Banks Lose Debit Card Fight in Senate Vote
Something got fixed in this country...almost Jun 9 2011Update: Fed Gift to Banks: Aug 25: Could there be any greater proof that the Federal Reserve and the Treasury Department are the lapdogs of the banks than the Fed's overruling of Dodd-Frank's limit of debit card fees to 12 cents a transaction? That was the Dodd-Frank bill's recommendation, but the Fed has final say. So what has the Fed done but hand the banks what we estimate to be about $4 billion which consumers ultimately pay as seen in our original article below by declaring 22 cents to be the limit rather than 12.
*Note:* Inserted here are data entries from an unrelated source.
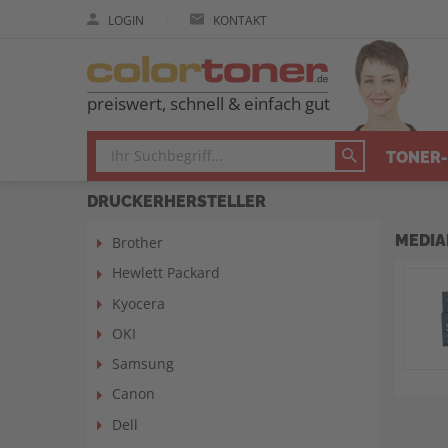
|
LOGIN
KONTAKT
preiswert, schnell & einfach gut
TONER-
DRUCKERHERSTELLER
MEDIAR
Brother
Hewlett Packard
Kyocera
OKI
Samsung
Canon
Dell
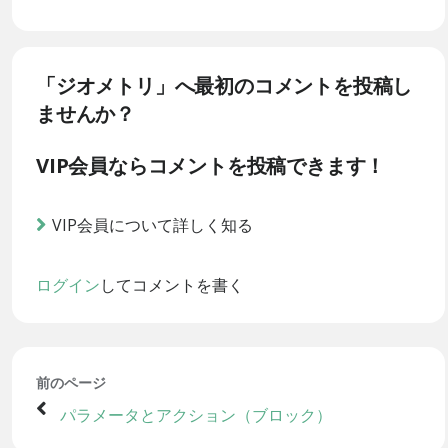
「ジオメトリ」へ最初のコメントを投稿し
ませんか？
VIP会員ならコメントを投稿できます！
VIP会員について詳しく知る
ログイン
してコメントを書く
前のページ
パラメータとアクション（ブロック）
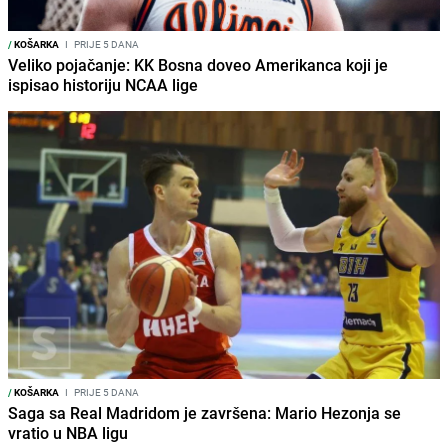
/
KOŠARKA
I
PRIJE 5 DANA
Veliko pojačanje: KK Bosna doveo Amerikanca koji je
ispisao historiju NCAA lige
/
KOŠARKA
I
PRIJE 5 DANA
Saga sa Real Madridom je završena: Mario Hezonja se
vratio u NBA ligu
The Senate voted down the banking industry’s attempt to delay the part of the Dodd-Frank financial reform bill that puts a cap on the interchange fees paid to banks when you use a debit card. Why does this matter to you? Read on.
You pay for whatever fee is paid to banks. It’s in the price of what you just bought. The merchant had to raise the price to cover the fee.
In the case of credit cards, the banks at least advance money on your behalf until you reimburse them and at no interest charge at all if you pay in full when first invoiced. But when you use a debit card at a store and enter your PIN, it’s paid instantly with money in your bank account. The bank simply reached into your account and transferred the money to the retailer’s bank account. Done. It is no different from handing over cash save for the convenience.
So banks deserve some compensation for this service, right? How much?
The Federal Reserve says that the average fee extracted by the banks is 44 cents per transaction. But 44 cents in relation to what average transaction value? A clearer picture is cited in this analysis by ProPublica that tells us the fee you’d pay built into a $50 purchase a whopping 60 cents using MasterCard and 67.5 cents using Visa.
The Dodd-Frank bill caps the charge at 12 cents.
The bill voted on would have delayed imposition of the Dodd-Frank cap for a year of "further study". As Simon Johnson, economist co-author of "13 Bankers" , said, "In Washington, the best way to kill something is to study it further". If you are curious whether your senator was on your side with a "Nay" vote, you can find out right here.
Once charged fees only for the use of credit cards, merchants are hurting from the added burden of debit cards. Their use has exploded, which means that merchants are being charged for what customers used to pay for with cash.
True, the industry has invested hundreds of millions in this technology, but those costs have long since been recovered by these fees. The electronic transfer is processed in an instant by computers at a tiny cost hardly different than banking on line (how much could banking on line cost the banks if they charge us nothing for it?). The fact is that the banking industry, which showered millions on lawmakers to buy their votes, can’t bear to see that pure profit taken away. They were fighting to keep what is estimated to be $16-$17 billion a year they make in these fees.
Between 1994 and 2010, the Economist reports, the combined market share in deposits of the five top American banks rose from 7.9% to 34.3%. The financial sector had some 40% of all corporate profits by the plunge of 2008. These fees are an example of why: the great siphonage of money from other sectors into the banks. It’s much easier than what banks used to do to make their money: lending to businesses rather than taxing them with excessive fees.